Don Gianni Satta conferma come queste innovazioni siano frutto di scelte dovute ad "un percorso completo che riguarda sia la lingua, (già dal 2015 il rito viene letto in lingua sarda e per due volte anche in gallurese), ma -specifica- oltre la lingua riguarda il senso dell'essere umano, nella sua dualità, nell'essere uomo, nell'essere donna, l'aspetto femminile di una lettura della situazione non è molto presente nelle comunità pur svolgendo le donne grandissime funzioni, sono molto presenti a livello dei gesti concreti, non lo sono altrettanto a livello della parola, dell'espressione verbale, vocale".
"Va ricordato che dare parola del mistero di Dio, dell'umanità non è compito semplicemente dell'uomo - spiega don Satta- ma dell'essere umano, come uomo e come donna, pertanto questo è il percorso, che dà ecclesiale, diventa anche culturale e storico. Nella paraliturgia c'è uno spazio immenso in cui operare e mi pareva importante, come parroco, per questa comunità credente, per questa città che una realtà compiuta come questa vedesse tutti protagonisti nel mistero della morte e resurrezione di Nostro Signore".

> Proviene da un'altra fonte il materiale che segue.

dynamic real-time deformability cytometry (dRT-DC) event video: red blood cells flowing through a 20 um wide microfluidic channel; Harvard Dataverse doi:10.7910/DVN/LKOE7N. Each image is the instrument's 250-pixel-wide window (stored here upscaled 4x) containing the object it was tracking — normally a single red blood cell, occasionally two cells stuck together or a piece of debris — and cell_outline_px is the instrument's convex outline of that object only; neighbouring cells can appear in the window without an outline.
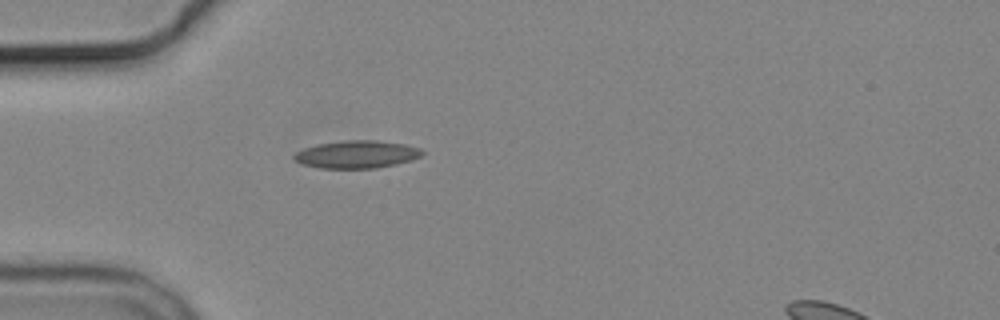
{"species": "common noctule bat (a hibernating species)", "species_latin": "Nyctalus noctula", "temperature_condition": "cold", "stored_images_in_passage": 2, "camera_frame_rate_fps": 3000, "um_per_image_px": 0.085, "animal": {"sex": "male", "body_mass_g": 19.2, "forearm_length_mm": 51.8}, "frame": {"image": 1, "passage_image": 2, "time_ms": 2.333, "image_size_px": [1000, 320], "cell_outline_px": [[424, 152], [420, 156], [412, 160], [396, 164], [376, 168], [320, 168], [300, 164], [292, 156], [296, 152], [304, 148], [316, 144], [344, 140], [376, 140], [404, 144], [420, 148]], "centroid_in_image_um": [30.3, 13.12], "position_along_channel_um": 54.7, "area_um2": 20.69}}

"Siccome viene utilizzata anche la lingua sarda - conclude don Satta- la professoressa Mongiu mi pare sia un'interprete autorevole, parla fluentemente il sardo, e ha accettato ben volentieri questa provocazione, questa sfida, di mettere per iscritto quelli che sono i suoi sentimenti, quello che lei pensa e racconta, uno scritto che in qualche modo definisce la persona e fa in modo che quella scrittura non le appartenga, un po' come quando una donna genera un figlio, è suo, ma quando nasce non è più suo, è chiamato a camminare da solo, sicuramente accompagnato ma libero verso una nuova autonomia".

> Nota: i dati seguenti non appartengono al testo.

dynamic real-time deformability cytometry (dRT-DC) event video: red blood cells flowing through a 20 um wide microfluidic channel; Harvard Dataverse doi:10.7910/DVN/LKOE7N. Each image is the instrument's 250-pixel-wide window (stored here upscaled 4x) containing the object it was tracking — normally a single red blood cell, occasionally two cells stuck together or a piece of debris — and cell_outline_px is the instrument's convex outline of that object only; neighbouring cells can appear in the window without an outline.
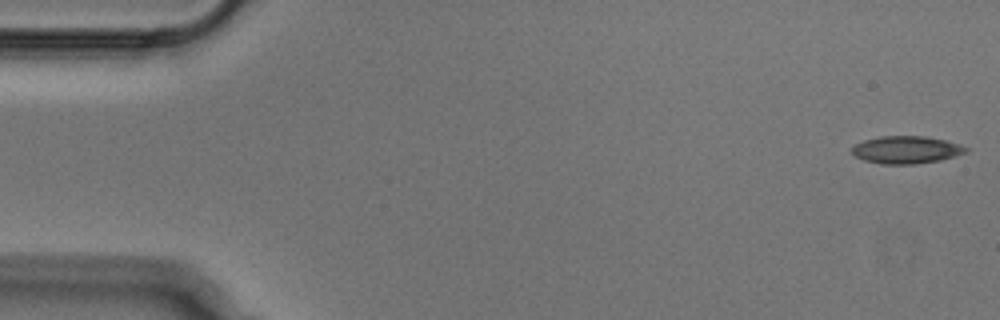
{"species": "Egyptian fruit bat (a non-hibernating species)", "species_latin": "Rousettus aegyptiacus", "temperature_condition": "cold", "stored_images_in_passage": 51, "camera_frame_rate_fps": 3000, "um_per_image_px": 0.085, "animal": {"sex": "male"}, "frame": {"image": 1, "passage_image": 1, "time_ms": 0.0, "image_size_px": [1000, 320], "cell_outline_px": [[968, 152], [956, 156], [940, 160], [912, 164], [880, 164], [864, 160], [856, 156], [852, 152], [852, 148], [856, 144], [864, 140], [880, 136], [924, 136], [944, 140], [968, 148]], "centroid_in_image_um": [77.03, 12.73], "position_along_channel_um": 8.0, "area_um2": 18.09}}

"C'è un intreccio di motivi per me importanti anche in questa occasione, sia dal punto di vista antropologico che dal punto di vista ecclesiale, raccontare di una vita che sia riconciliata, ma la grande riconciliazione non è con se stessi, è con l'altro, e l'altro significa l'alterità e la vera riconciliazione è quella tra l'uomo e la donna".
La professora Maria Antonietta Mongiu si prepara intensamente e accoglie questo onore e questa responsabilità in un modo unico. Un'analisi profonda, commossa, raccontata in logudorese, con grande empatia e coinvolgimento, uno "schiodamento" che viene raccontato anche attraverso le opere d'arte della storia, che vede il culmine nel citare la madre addolorata, ma non solo colei che piange ai piedi della croce, ma tutte le madri che piangono i figli in guerra, con l'augurio che la resurrezione dello spirito riguardi ogni essere umano. E nel momento della presentazione del figlio alla madre ecco che si compie un rito, che dal dolore fa rinascere l'amore e la speranza con un'intensa partecipazione che culmina con la processione seguita per le vie del centro storico, ancora una volta testimone di fede, amore e speranza, attraverso la celebrazione della vita.